> [Extract to read]
From my references. Wire brush lightly then use a penetrant on the drive axle threads, Let soak in well. Raise vehicle under frame & let the control arms dangle free. Remove wheel Remove drive axle nut (stick screwdriver into caliper and rotor to keep from turning), unbolt caliper and move to side, support with wire. Remove rotor, unplug ABS sensor and unclip from dust shield. Remove (3) hub & bearing retaining bolts & dust shield. Seperate hub & bearing assem. from axle (easier with puller) reverse to install. Torque settings. Hub bolts 70 lbs., caliper bolts 38lbs., axle nut 107 lbs.
Henry's right, if you have trouble obtaining a manual, alldatadiy.com has a 14.95 year subscription that includes a online service manual with diagrams plus all technical service bulletins for your year and make of car, and dealer mechanics labor time guidelines for the replacement of a part. The difficulty factor is also rated as well as parts no.s for any tools needed.
Hey everyone. Replaced both wheel bearings yesterday and the sound is gone. Boy, you should've seen 'em, they both just broke apart when removed. Funny how they all of a sudden began making noise in the past 4 days...you could tell they were long gone. But I have to tell you, something didn't look right with my halfshaft on the passenger side, not to mention the control arm bushing on that same side is shot...I'm afraid that I may be working on her again in the next few weeks. Keep you fingers crossed.

> [Supplied records]
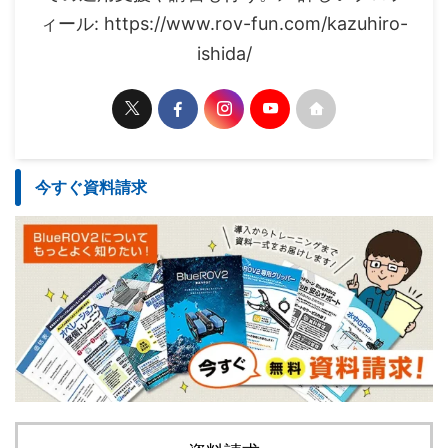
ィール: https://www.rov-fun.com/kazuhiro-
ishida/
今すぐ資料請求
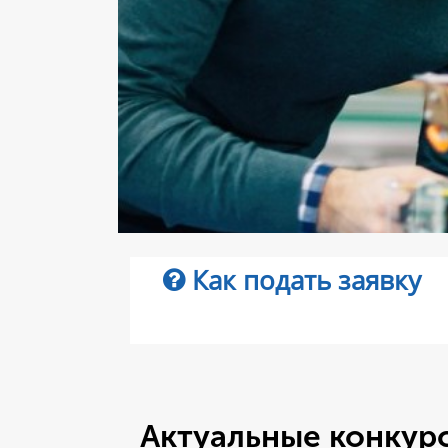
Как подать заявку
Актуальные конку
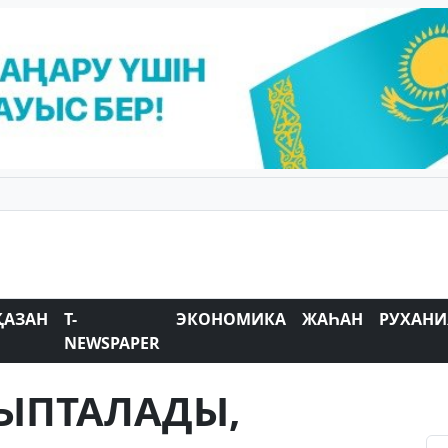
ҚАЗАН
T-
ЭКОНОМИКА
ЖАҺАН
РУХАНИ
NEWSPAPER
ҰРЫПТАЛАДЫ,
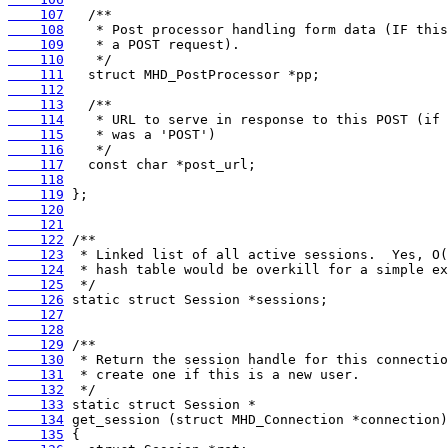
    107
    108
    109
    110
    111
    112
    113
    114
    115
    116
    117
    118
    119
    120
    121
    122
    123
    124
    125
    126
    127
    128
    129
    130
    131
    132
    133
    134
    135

> [Instructions]
1. List each torque setting given in the wheel bearing text, with the part it applies to.
2. Write the next passage of the wheel bearing text, picking up after its final sentence.

> [Responses]
1.
- Hub bolts: 70 lbs.
- Caliper bolts: 38 lbs.
- Axle nut: 107 lbs.

2.
A friend at work with a 99 said that sometimes the car is hard to start. First thing in the morning is OK, and if it sits just a little it's OK. Seems to be if it sits for an intermediate amount of time.
Is this the FPR thing???? I know this one has been discussed a lot here.
Yup sounds like it could be. The fuel leaks past the diaphram slowly and pools in the intake manifold. Mine got to the point it would crank and crank and then backfire no doubt irritating my neighbors when I pulled out at 4:30 A.M. But before it got to that point, when the car was still warm it didn't want to start if I left it over an hour. If I waited at least five or six hours, it would start right up. Has he pulled the little vacuum hose of the regulator and checked for gas? I could smell it before I even bent over to check on mine. But I waited longer than I should have before I saw one of the posts on this problem. By the way the dealer was mumbling (not the one I go to anymore) about replacing a crank sensor and SEEING if that cured the problem. I don't think they checked any codes. Of course this is the same dealer whose service department couldn't get the back seat bottom latched charged me ten bucks and said it was defective or bent. The caddy dealer laughed and showed mo how it popped right in, and offered to vacuum my car FREE.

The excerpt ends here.